Changing the mix of materials can have significant impact on a brand’s social, environmental and ethical footprint. Whilst industry giants are increasingly shifting their mix towards low-impact materials and investing in developing new fibres, many smaller brands are challenged by their lack of ability to make volume and the time-consuming cost of gaining knowledge to move in a more sustainable direction.
Jacob Kampp Berliner is the CEO of Danish fashion brand Soulland. He writes from the perspective of an SME about some of the initial steps he has taken to increase the brand’s sustainable material mix.

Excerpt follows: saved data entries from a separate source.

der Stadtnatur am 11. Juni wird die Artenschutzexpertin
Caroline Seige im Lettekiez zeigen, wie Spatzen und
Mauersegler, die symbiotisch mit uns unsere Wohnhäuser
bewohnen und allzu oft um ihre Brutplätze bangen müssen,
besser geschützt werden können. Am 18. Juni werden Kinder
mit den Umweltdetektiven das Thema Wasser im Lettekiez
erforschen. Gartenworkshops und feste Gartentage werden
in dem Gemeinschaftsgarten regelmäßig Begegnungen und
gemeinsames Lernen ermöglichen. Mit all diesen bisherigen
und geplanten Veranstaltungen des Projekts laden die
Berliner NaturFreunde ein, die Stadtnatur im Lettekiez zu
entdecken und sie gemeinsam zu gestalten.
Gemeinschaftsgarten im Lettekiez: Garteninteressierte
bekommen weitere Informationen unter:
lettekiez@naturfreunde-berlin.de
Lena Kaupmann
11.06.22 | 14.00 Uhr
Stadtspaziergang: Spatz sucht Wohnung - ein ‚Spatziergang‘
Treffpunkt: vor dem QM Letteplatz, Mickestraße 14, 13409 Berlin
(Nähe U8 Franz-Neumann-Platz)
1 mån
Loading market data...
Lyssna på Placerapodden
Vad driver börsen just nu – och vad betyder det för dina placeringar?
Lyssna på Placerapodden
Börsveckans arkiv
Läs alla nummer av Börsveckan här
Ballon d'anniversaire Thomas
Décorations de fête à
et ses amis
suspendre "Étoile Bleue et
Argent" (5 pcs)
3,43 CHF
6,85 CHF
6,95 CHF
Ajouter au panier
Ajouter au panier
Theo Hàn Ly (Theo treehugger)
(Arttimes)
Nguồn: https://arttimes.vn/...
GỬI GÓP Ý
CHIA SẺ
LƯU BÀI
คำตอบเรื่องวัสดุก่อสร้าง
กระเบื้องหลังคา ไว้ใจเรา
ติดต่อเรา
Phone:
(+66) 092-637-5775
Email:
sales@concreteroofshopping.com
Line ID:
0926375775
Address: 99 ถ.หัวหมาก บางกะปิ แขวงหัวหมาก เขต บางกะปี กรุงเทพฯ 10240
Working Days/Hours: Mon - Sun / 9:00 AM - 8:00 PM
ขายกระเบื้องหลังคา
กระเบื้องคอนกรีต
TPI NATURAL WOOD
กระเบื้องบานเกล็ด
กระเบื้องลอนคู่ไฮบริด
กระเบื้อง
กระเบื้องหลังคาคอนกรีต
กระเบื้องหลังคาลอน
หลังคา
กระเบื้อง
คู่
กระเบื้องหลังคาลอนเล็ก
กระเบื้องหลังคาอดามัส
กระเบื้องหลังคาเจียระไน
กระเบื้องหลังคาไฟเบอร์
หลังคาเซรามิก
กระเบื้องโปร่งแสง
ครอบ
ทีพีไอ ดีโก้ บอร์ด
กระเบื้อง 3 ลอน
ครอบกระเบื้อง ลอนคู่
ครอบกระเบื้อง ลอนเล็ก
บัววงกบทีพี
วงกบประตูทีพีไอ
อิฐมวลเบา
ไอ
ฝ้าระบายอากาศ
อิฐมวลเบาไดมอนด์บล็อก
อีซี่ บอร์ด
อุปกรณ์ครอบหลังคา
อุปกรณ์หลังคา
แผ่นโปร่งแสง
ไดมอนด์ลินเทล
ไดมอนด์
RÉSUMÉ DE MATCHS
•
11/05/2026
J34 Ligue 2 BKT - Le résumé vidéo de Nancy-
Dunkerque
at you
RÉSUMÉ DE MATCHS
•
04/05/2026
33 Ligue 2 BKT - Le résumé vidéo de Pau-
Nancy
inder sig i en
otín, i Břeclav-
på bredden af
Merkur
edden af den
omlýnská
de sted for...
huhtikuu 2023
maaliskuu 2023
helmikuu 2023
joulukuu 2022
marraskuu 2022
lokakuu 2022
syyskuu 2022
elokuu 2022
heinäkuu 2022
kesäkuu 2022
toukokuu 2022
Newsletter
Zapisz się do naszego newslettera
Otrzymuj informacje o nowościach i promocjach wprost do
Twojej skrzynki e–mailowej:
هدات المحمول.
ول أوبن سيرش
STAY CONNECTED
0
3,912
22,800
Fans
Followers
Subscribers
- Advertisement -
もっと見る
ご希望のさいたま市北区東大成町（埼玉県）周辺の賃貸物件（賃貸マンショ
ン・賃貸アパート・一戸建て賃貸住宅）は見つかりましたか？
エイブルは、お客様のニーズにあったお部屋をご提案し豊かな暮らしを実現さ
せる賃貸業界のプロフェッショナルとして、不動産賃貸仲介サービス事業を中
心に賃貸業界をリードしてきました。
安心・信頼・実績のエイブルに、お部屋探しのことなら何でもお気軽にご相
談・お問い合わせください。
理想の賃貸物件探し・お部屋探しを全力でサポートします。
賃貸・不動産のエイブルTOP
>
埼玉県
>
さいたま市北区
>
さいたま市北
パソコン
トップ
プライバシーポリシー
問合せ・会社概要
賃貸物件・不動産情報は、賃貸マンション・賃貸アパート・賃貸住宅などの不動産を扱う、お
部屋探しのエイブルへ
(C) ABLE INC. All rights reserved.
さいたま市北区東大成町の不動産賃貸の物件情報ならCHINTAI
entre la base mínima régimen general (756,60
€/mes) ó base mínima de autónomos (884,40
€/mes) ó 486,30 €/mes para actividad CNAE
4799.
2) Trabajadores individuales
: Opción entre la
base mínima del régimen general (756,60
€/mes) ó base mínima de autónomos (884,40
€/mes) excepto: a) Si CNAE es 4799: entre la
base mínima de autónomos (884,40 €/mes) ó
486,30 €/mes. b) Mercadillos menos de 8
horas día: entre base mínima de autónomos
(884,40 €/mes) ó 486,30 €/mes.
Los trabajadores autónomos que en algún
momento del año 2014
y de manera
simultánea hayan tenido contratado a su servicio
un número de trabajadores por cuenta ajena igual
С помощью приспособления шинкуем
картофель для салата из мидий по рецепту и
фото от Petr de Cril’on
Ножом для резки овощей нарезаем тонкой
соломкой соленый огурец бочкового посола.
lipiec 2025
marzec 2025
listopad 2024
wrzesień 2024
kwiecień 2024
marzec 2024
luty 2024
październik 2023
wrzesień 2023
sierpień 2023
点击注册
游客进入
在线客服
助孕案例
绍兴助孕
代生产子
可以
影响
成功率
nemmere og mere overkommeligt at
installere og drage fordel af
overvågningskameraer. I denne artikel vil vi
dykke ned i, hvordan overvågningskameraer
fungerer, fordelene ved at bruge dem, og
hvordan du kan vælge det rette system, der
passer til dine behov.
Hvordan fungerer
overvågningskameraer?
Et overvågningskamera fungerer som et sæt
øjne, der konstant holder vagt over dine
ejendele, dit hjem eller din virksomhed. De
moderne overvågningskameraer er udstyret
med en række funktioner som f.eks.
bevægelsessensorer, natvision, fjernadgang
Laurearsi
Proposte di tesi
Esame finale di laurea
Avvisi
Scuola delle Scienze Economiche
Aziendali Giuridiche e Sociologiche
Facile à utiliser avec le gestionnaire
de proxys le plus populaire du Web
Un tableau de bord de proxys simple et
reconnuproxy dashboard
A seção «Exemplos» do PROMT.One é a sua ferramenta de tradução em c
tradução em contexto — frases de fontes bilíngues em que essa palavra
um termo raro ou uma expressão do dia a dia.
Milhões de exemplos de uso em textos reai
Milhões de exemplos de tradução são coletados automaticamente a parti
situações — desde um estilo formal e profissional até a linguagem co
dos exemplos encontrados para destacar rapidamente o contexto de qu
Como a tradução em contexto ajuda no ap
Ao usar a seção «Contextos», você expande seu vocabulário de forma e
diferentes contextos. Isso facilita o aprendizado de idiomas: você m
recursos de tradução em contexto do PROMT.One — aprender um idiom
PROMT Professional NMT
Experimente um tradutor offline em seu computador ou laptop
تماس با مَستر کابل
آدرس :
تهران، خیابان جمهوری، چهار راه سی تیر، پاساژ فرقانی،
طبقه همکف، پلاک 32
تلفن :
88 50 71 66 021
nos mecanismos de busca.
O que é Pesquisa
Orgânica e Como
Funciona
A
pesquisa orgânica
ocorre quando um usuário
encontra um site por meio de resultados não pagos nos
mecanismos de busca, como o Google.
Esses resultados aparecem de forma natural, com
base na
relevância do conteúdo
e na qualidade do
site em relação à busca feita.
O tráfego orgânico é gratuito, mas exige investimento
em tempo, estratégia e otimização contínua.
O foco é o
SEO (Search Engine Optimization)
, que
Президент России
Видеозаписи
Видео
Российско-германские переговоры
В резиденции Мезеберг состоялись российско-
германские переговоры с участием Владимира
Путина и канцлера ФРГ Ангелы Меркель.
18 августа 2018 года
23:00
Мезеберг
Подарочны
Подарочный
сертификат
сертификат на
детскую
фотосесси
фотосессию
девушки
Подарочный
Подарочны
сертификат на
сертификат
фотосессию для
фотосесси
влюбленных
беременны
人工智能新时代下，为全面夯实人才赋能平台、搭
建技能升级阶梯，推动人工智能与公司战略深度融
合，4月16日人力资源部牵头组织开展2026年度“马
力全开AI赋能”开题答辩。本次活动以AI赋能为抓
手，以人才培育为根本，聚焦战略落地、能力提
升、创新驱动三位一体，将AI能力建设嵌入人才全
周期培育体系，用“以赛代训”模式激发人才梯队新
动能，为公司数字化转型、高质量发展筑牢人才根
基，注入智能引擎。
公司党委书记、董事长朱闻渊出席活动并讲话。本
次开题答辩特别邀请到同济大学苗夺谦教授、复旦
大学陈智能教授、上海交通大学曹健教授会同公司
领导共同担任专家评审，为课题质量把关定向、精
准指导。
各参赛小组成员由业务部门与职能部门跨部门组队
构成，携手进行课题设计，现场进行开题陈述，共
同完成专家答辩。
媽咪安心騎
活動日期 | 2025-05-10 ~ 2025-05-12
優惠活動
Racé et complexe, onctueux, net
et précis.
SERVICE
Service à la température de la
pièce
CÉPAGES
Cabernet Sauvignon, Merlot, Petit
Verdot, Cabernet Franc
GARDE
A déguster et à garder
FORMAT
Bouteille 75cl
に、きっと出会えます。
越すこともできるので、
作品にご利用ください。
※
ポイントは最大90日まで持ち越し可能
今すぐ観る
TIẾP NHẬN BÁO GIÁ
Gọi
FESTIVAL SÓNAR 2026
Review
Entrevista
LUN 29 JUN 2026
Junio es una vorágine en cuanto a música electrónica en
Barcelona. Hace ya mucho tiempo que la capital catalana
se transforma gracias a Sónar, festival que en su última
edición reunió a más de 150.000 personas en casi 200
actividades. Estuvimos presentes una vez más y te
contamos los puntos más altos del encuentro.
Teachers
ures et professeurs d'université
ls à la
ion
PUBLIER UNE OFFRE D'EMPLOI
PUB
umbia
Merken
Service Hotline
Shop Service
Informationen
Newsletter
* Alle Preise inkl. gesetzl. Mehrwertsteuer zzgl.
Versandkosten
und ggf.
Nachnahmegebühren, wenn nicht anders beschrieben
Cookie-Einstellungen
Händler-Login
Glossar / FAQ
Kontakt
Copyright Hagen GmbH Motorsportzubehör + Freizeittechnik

Until recently we did very little on sustainability. Even though we wanted to take action, we were at a loss about where to start. When I look back, we were simply paralysed by the complexity of the subject. Where should we start and if we started, how should we communicate about it? But we made an executive decision to just start, and to simply take it step by step.
We came to the conclusion that focusing on bettering the material mix in our volume-driven basics collection would have the largest impact on our sustainability performance and have an immediate, tangible effect. We launched our first Logic collection, which simply swapped conventional cotton for organic in basics such as sweatshirts, t-shirts and hoodies.
In order to incentivise our customers to choose our sustainable products we made the Logic collection cheaper than our non-organic products, providing added value to otherwise unchanged designs. We wanted sustainability to become part of their everyday wardrobe. In this way, our customers would simply pay less for a better choice, without cutting the profit for anyone in the supply chain. Instead, we let our margins take the hit.
Soulland was originally developed out of the energy of action. By realising we had to revisit that energy and take real action to start the changes, we pumped a lot of new knowledge and energy into every part of the company. What we learned, is once you start, you can actually move really fast, faster than what we thought. By focusing on the low hanging fruits, we made faster changes than we thought possible when we started out and in less than 12 months, Soulland moved from the Pre-Phase to Phase Three on the Pulse Curve, used in the Pulse of the Fashion Industry report.
Before we embarked on this journey, we never communicated about sustainability or the sustainable aspects in our products. With the launch of Logic, however, we have come to realise the importance of using our voice to share our story and journey with our customers, staff and industry peers. An advantage as an SME and privately-owned business is that we have the ability speak our own mind and do not have to care about the stakeholders. By choosing to communicate, my belief is that we will spread awareness and inspire further action in the industry.
When you openly talk about sustainability, you open up for criticism and the discussion often focuses on what you are not doing. To move forward we need to have an open dialogue and be unafraid to make mistakes, an important part of the learning curve. We want to show the mistakes we make on the path we travel, hopefully that create an environment where other brands become less afraid of talking about sustainability.
Global Fashion Agenda has reached out to industry leaders to get their perspective on the priorities in the CEO Agenda and how to get closer to solutions. The think pieces are a reflection of their personal or organisation’s approach to the issues and do not necessarily state or reflect the opinions and views of Global Fashion Agenda and its Strategic Partners.